> **Material provided**:
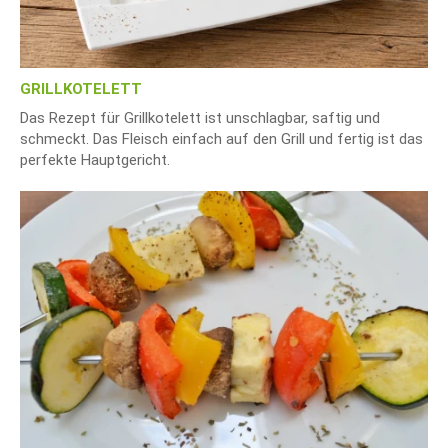
GRILLKOTELETT
Das Rezept für Grillkotelett ist unschlagbar, saftig und
schmeckt. Das Fleisch einfach auf den Grill und fertig ist das
perfekte Hauptgericht.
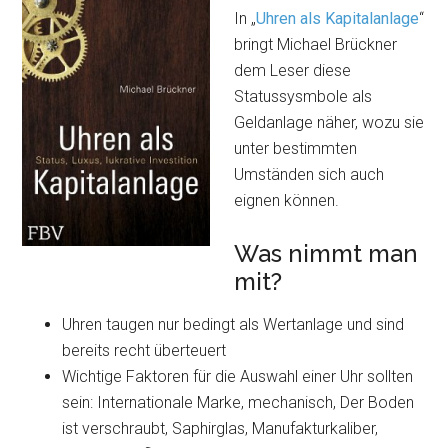
In „
Uhren als Kapitalanlage
“
bringt Michael Brückner
dem Leser diese
Statussysmbole als
Geldanlage näher, wozu sie
unter bestimmten
Umständen sich auch
eignen können.
Was nimmt man
mit?
Uhren taugen nur bedingt als Wertanlage und sind
bereits recht überteuert
Wichtige Faktoren für die Auswahl einer Uhr sollten
sein: Internationale Marke, mechanisch, Der Boden
ist verschraubt, Saphirglas, Manufakturkaliber,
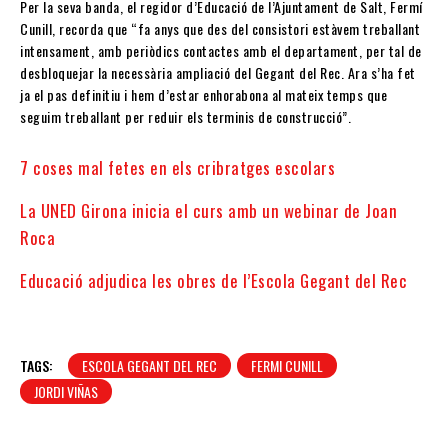
Per la seva banda, el regidor d’Educació de l’Ajuntament de Salt, Fermí
Cunill, recorda que “fa anys que des del consistori estàvem treballant
intensament, amb periòdics contactes amb el departament, per tal de
desbloquejar la necessària ampliació del Gegant del Rec. Ara s’ha fet
ja el pas definitiu i hem d’estar enhorabona al mateix temps que
seguim treballant per reduir els terminis de construcció”.
7 coses mal fetes en els cribratges escolars
La UNED Girona inicia el curs amb un webinar de Joan
Roca
Educació adjudica les obres de l’Escola Gegant del Rec
TAGS:
ESCOLA GEGANT DEL REC
FERMI CUNILL
JORDI VIÑAS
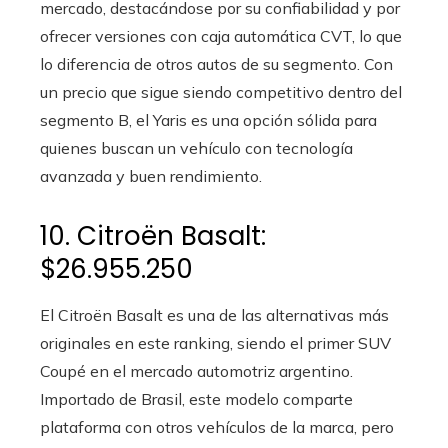
mercado, destacándose por su confiabilidad y por
ofrecer versiones con caja automática CVT, lo que
lo diferencia de otros autos de su segmento. Con
un precio que sigue siendo competitivo dentro del
segmento B, el Yaris es una opción sólida para
quienes buscan un vehículo con tecnología
avanzada y buen rendimiento.
10. Citroën Basalt:
$26.955.250
El Citroën Basalt es una de las alternativas más
originales en este ranking, siendo el primer SUV
Coupé en el mercado automotriz argentino.
Importado de Brasil, este modelo comparte
plataforma con otros vehículos de la marca, pero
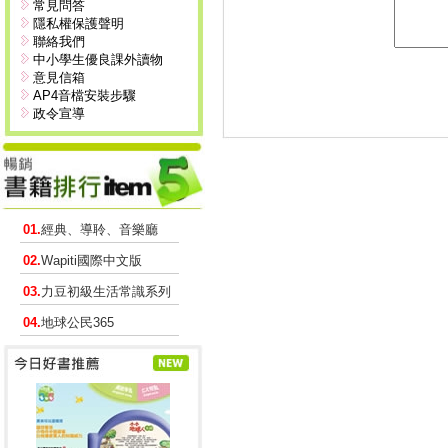
常見問答
隱私權保護聲明
聯絡我們
中小學生優良課外讀物
意見信箱
AP4音檔安裝步驟
政令宣導
01.
經典、導聆、音樂廳
02.
Wapiti國際中文版
03.
力豆初級生活常識系列
04.
地球公民365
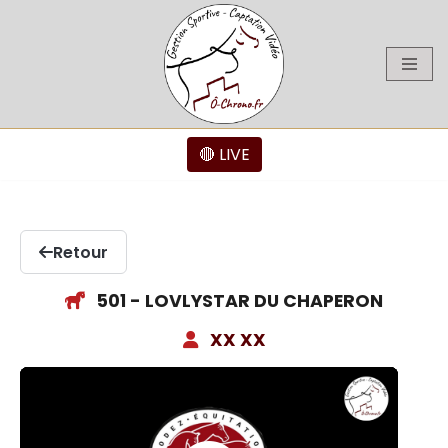
Aller
au
contenu
🔴 LIVE
Retour
501 - LOVLYSTAR DU CHAPERON
XX XX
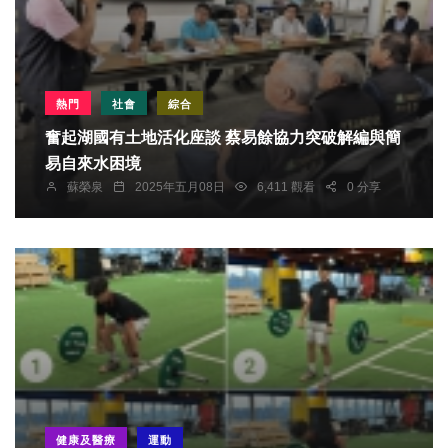
熱門
社會
綜合
奮起湖國有土地活化座談 蔡易餘協力突破解編與簡
易自來水困境
蘇榮泉
2025年五月08日
6,411 觀看
0 分享
健康及醫療
運動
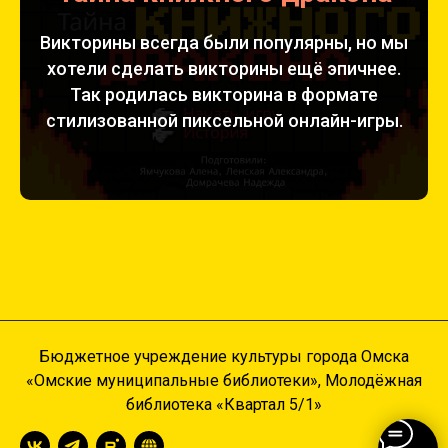
Викторины всегда были популярны, но мы
хотели сделать викторины ещё эпичнее.
Так родилась викторина в формате
стилизованной пиксельной онлайн-игры.
Бюджетное учреждение культуры города Омска
«Омские муниципальные библиотеки», Молодёжная
библиотека «Квартал 5/1»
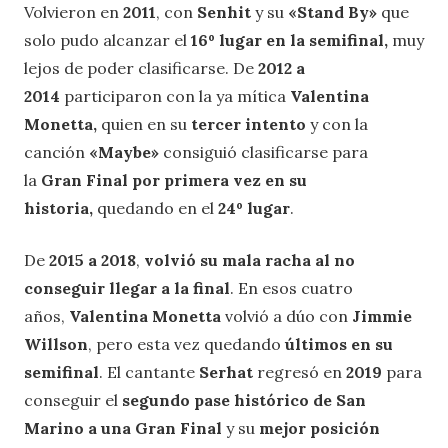
Volvieron en
2011
, con
Senhit
y su
«Stand By»
que
solo pudo alcanzar el
16º lugar en la semifinal,
muy
lejos de poder clasificarse. De
2012 a
2014
participaron con la ya mítica
Valentina
Monetta,
quien en su
tercer intento
y con la
canción
«Maybe»
consiguió clasificarse para
la
Gran Final por primera vez en su
historia,
quedando en el
24º lugar
.
De
2015 a 2018
,
volvió su mala racha al no
conseguir llegar a la final
. En esos cuatro
años,
Valentina Monetta
volvió a dúo con
Jimmie
Willson
, pero esta vez quedando
últimos en su
semifinal
. El cantante
Serhat
regresó en
2019
para
conseguir el
segundo pase histórico de San
Marino a una Gran Final
y su
mejor posición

> **What needs to be done**: In the records above, find each line holding "Educació" and copy it.

> **Solution for this task**:
Per la seva banda, el regidor d’Educació de l’Ajuntament de Salt, Fermí
Educació adjudica les obres de l’Escola Gegant del Rec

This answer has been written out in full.